• [Exercise]
Note each line in the data below that holds "materials", and copy it.

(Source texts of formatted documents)

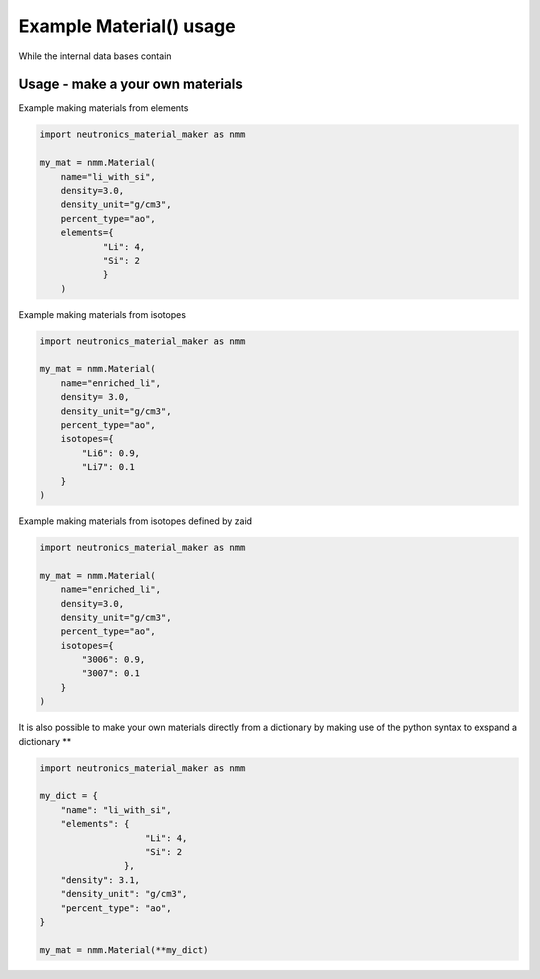 Example Material() usage
========================

While the internal data bases contain 

Usage - make a your own materials
---------------------------------

Example making materials from elements

.. code-block:: python

    import neutronics_material_maker as nmm

    my_mat = nmm.Material(
        name="li_with_si",
        density=3.0,
        density_unit="g/cm3",
        percent_type="ao",
        elements={
                "Li": 4,
                "Si": 2
                }
        )


Example making materials from isotopes

.. code-block:: python

    import neutronics_material_maker as nmm

    my_mat = nmm.Material(
        name="enriched_li",
        density= 3.0,
        density_unit="g/cm3",
        percent_type="ao",
        isotopes={
            "Li6": 0.9,
            "Li7": 0.1
        }
    )

Example making materials from isotopes defined by zaid

.. code-block:: python

    import neutronics_material_maker as nmm

    my_mat = nmm.Material(
        name="enriched_li",
        density=3.0,
        density_unit="g/cm3",
        percent_type="ao",
        isotopes={
            "3006": 0.9,
            "3007": 0.1
        }
    )

It is also possible to make your own materials directly from a dictionary by
making use of the python syntax to exspand a dictionary **

.. code-block:: python

    import neutronics_material_maker as nmm
    
    my_dict = {
        "name": "li_with_si",
        "elements": {
                        "Li": 4,
                        "Si": 2
                    },
        "density": 3.1,
        "density_unit": "g/cm3",
        "percent_type": "ao",
    }

    my_mat = nmm.Material(**my_dict)

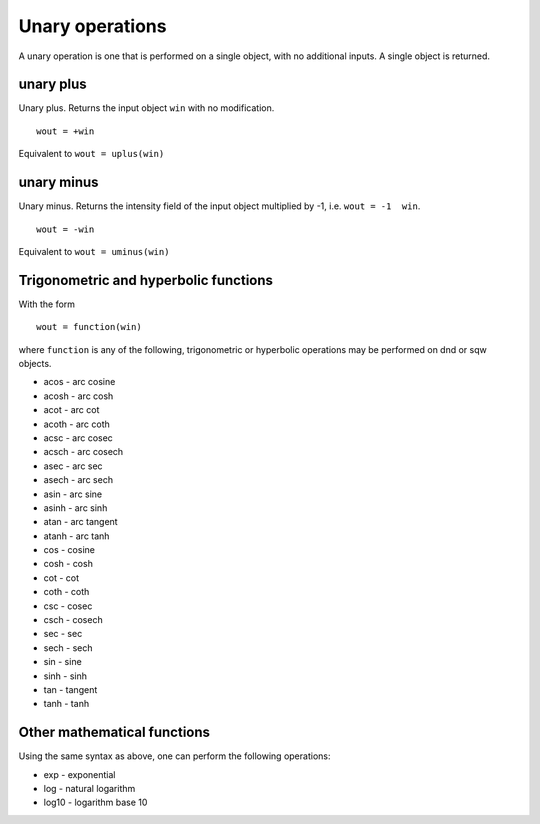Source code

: ################
Unary operations
################

A unary operation is one that is performed on a single object, with no additional inputs. A single object is returned.

unary plus
==========

Unary plus. Returns the input object ``win`` with no modification.

::

   wout = +win


Equivalent to ``wout = uplus(win)``

unary minus
===========

Unary minus. Returns the intensity field of the input object multiplied by -1, i.e. ``wout = -1  win``.

::

   wout = -win


Equivalent to ``wout = uminus(win)``


Trigonometric and hyperbolic functions
======================================

With the form

::

   wout = function(win)


where ``function`` is any of the following, trigonometric or hyperbolic operations may be performed on dnd or sqw objects.

- acos - arc cosine
- acosh - arc cosh
- acot - arc cot
- acoth - arc coth
- acsc - arc cosec
- acsch - arc cosech
- asec - arc sec
- asech - arc sech
- asin - arc sine
- asinh - arc sinh
- atan - arc tangent
- atanh - arc tanh
- cos - cosine
- cosh - cosh
- cot - cot
- coth - coth
- csc - cosec
- csch - cosech
- sec - sec
- sech - sech
- sin - sine
- sinh - sinh
- tan - tangent
- tanh - tanh


Other mathematical functions
============================

Using the same syntax as above, one can perform the following operations:

- exp - exponential
- log - natural logarithm
- log10 - logarithm base 10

• [Your response]
Usage - make a your own materials
Example making materials from elements
Example making materials from isotopes
Example making materials from isotopes defined by zaid
It is also possible to make your own materials directly from a dictionary by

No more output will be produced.